When the horse stretches his left front foot forward in the trot, we call that the left diagonal. Left, because it refers to the left front foot. Diagonal because he also moves the diagonal foot — the right hind — at the same time.
You may hear talk of posting on the correct diagonal. That means the rider’s seat goes forward at the same time that the outside shoulder of the horse moves forward. So in a circle to the right (clockwise), the rider should post — be out of the saddle — as the left front leg reaches forward.
It’s more comfortable for the rider to be on the correct diagonal, and it helps the horse, too. As the horse makes a turn, his inside hind leg does a lot of balancing. By the rider being out of the saddle as that leg reaches forward, the horse can make a more secure placement of the foot. He does not have to balance the rider and find the best length of stride.
It takes a little practice to feel the correct diagonal and to coordinate to post when you feel it. Most riders are taught to look down at the outside shoulder and to move forward when they see the shoulder move forward. It may be easier, however, to learn to feel the hind-end movement. If you didn’t actively sit, you’d bounce, as every novice rider knows.
Just begin to post instead of bounce. Don’t think too hard about when. Count the bounces — one, two, one, two — and post on either the ones or the twos. Chances are better than 50/50 that you’ll be on the correct diagonal. Check it by looking at the shoulder or by having a friend tell you when you’re right.

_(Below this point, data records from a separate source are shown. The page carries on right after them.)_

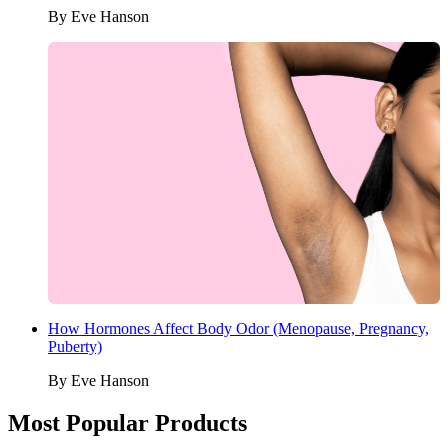
By
Eve Hanson
How Hormones Affect Body Odor (Menopause, Pregnancy,
Puberty)
By
Eve Hanson
Most Popular Products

Next, tell your fanny to ”listen,” essentially to feel when the inside hind foot reaches forward, and to move forward in rhythm with that leg. Some people prefer one method, and some another.
Changing diagonals is easy. Just sit one extra bounce. When you get in the habit of riding on the correct diagonal, being on the ”wrong” diagonal will feel strange. Most people can feel one diagonal better than the other. When you’re not in a schooling arena or riding circles, mix the diagonals up, so that you’re riding the horse evenly and not just posting on your preferred diagonal.
When to post
Does that mean you should always post’ No. There are lots of reasons to sit the trot, such as when going uphill or schooling for your show classes (of course). But when things get bouncy or you want your horse to move out, consider a comfortable jaunt ”rising to the trot,” as they say.